## Problem statement
Take from the records below each line that holds "which".

Source records Start Marker

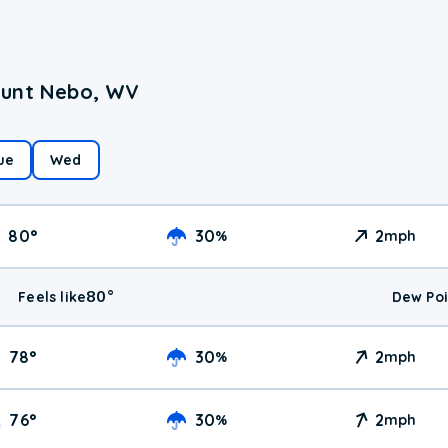
ount Nebo, WV
ue
Wed
80
°
30
2
%
mph
80
°
Feels like
Dew Poi
78
°
30
2
%
mph
76
°
30
2
%
mph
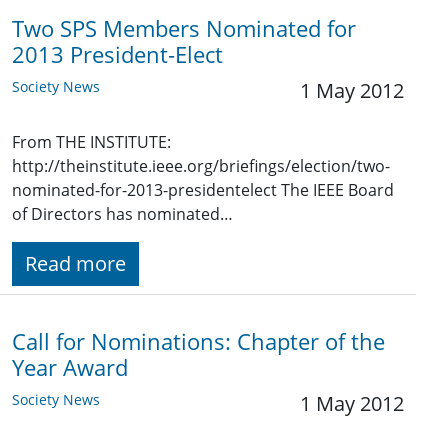
Two SPS Members Nominated for
2013 President-Elect
Society News
1 May 2012
From THE INSTITUTE:
http://theinstitute.ieee.org/briefings/election/two-
nominated-for-2013-presidentelect The IEEE Board
of Directors has nominated…
Read more
Call for Nominations: Chapter of the
Year Award
Society News
1 May 2012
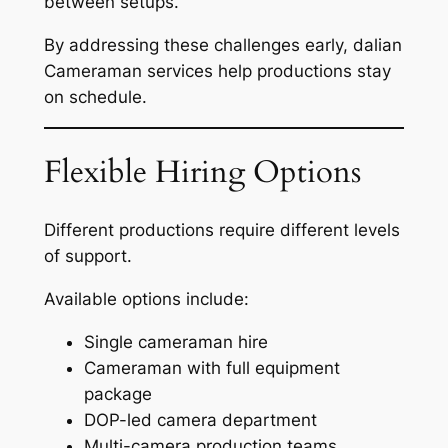
between setups.
By addressing these challenges early, dalian
Cameraman services help productions stay
on schedule.
Flexible Hiring Options
Different productions require different levels
of support.
Available options include:
Single cameraman hire
Cameraman with full equipment
package
DOP-led camera department
Multi-camera production teams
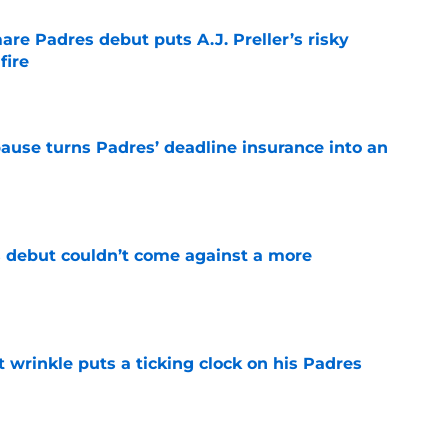
re Padres debut puts A.J. Preller’s risky
fire
e
pause turns Padres’ deadline insurance into an
e
 debut couldn’t come against a more
e
t wrinkle puts a ticking clock on his Padres
e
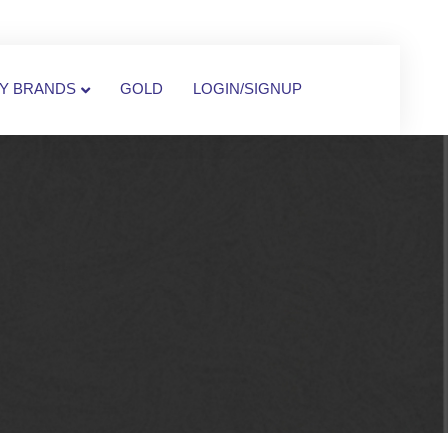
Y BRANDS
GOLD
LOGIN/SIGNUP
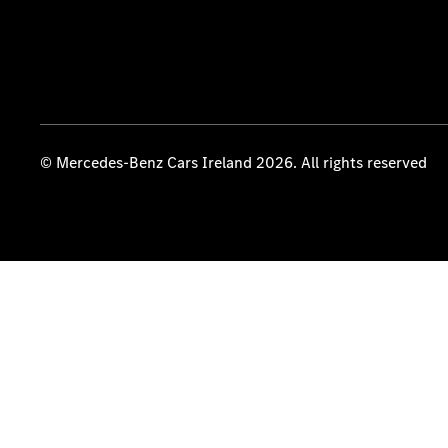
© Mercedes-Benz Cars Ireland 2026. All rights reserved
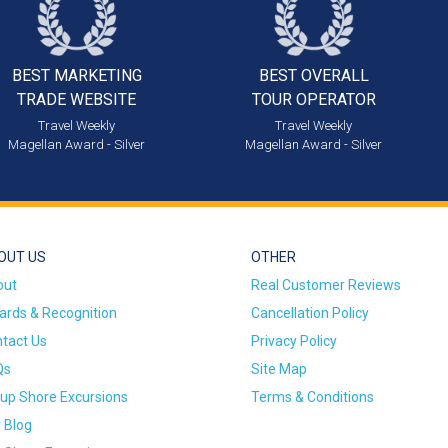
BEST MARKETING
BEST OVERALL
TRADE WEBSITE
TOUR OPERATOR
Travel Weekly
Travel Weekly
Magellan Award - Silver
Magellan Award - Silver
OUT US
OTHER
out
Real Customer Reviews
rds & Recognition
Cancellation Policy
tact Us
Privacy Policy
Qs
Site Map
up Shore Excursions
Terms & Conditions
 Blog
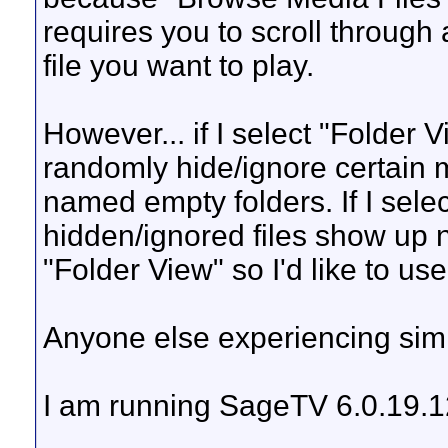
requires you to scroll through 
file you want to play.
However... if I select "Folder 
randomly hide/ignore certain mo
named empty folders. If I select
hidden/ignored files show up n
"Folder View" so I'd like to use 
Anyone else experiencing simi
I am running SageTV 6.0.19.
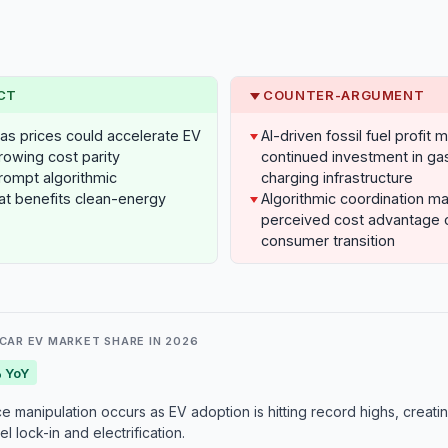
CT
COUNTER-ARGUMENT
h gas prices could accelerate EV
AI-driven fossil fuel profit 
rowing cost parity
continued investment in ga
rompt algorithmic
charging infrastructure
at benefits clean-energy
Algorithmic coordination m
perceived cost advantage o
consumer transition
CAR EV MARKET SHARE IN 2026
 YoY
e manipulation occurs as EV adoption is hitting record highs, creati
l lock-in and electrification.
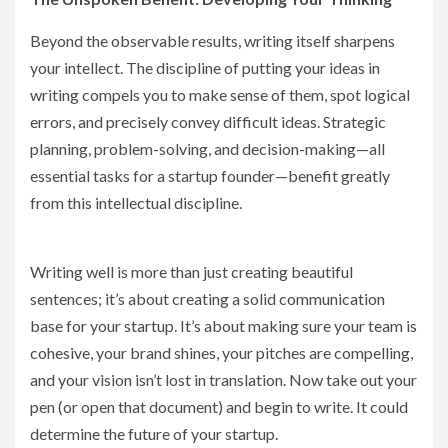
Beyond the observable results, writing itself sharpens
your intellect. The discipline of putting your ideas in
writing compels you to make sense of them, spot logical
errors, and precisely convey difficult ideas. Strategic
planning, problem-solving, and decision-making—all
essential tasks for a startup founder—benefit greatly
from this intellectual discipline.
Writing well is more than just creating beautiful
sentences; it’s about creating a solid communication
base for your startup. It’s about making sure your team is
cohesive, your brand shines, your pitches are compelling,
and your vision isn’t lost in translation. Now take out your
pen (or open that document) and begin to write. It could
determine the future of your startup.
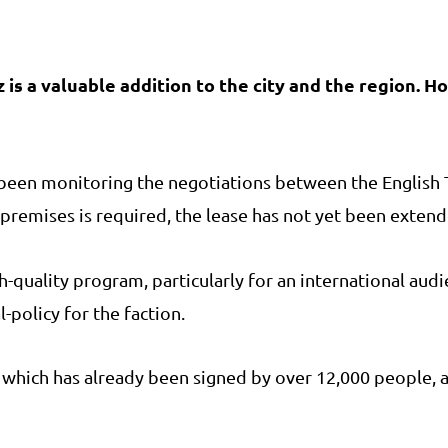
is a valuable addition to the city and the region. H
s been monitoring the negotiations between the Englis
e premises is required, the lease has not yet been exten
h-quality program, particularly for an international aud
-policy for the faction.
n, which has already been signed by over 12,000 people,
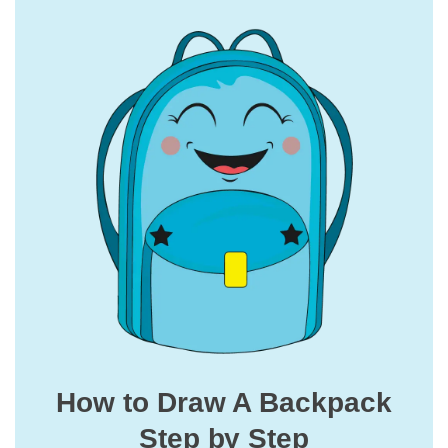
How to Draw A Backpack
Step by Step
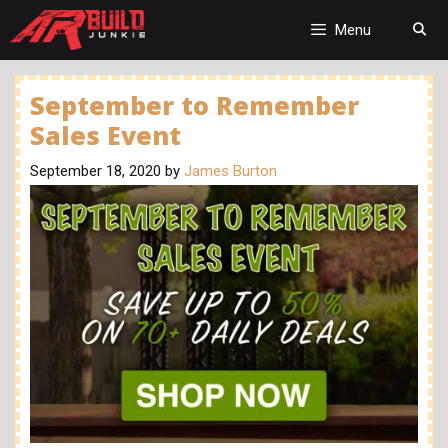
Skip
to
Menu
content
September to Remember
Sales Event
September 18, 2020
by
James Burton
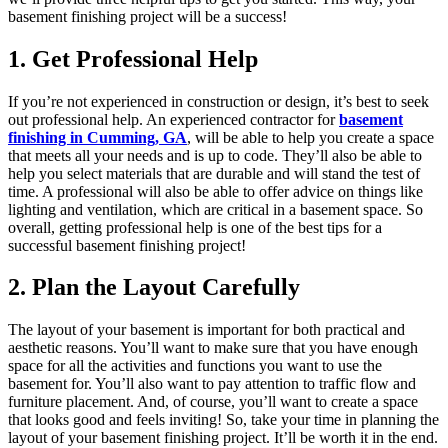
basement finishing project will be a success!
1. Get Professional Help
If you’re not experienced in construction or design, it’s best to seek
out professional help. An experienced contractor for
basement
finishing in Cumming, GA
, will be able to help you create a space
that meets all your needs and is up to code. They’ll also be able to
help you select materials that are durable and will stand the test of
time. A professional will also be able to offer advice on things like
lighting and ventilation, which are critical in a basement space. So
overall, getting professional help is one of the best tips for a
successful basement finishing project!
2. Plan the Layout Carefully
The layout of your basement is important for both practical and
aesthetic reasons. You’ll want to make sure that you have enough
space for all the activities and functions you want to use the
basement for. You’ll also want to pay attention to traffic flow and
furniture placement. And, of course, you’ll want to create a space
that looks good and feels inviting! So, take your time in planning the
layout of your basement finishing project. It’ll be worth it in the end.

Source records End Marker

## Reply
n, which has already been signed by over 12,000 people,
lighting and ventilation, which are critical in a basement space. So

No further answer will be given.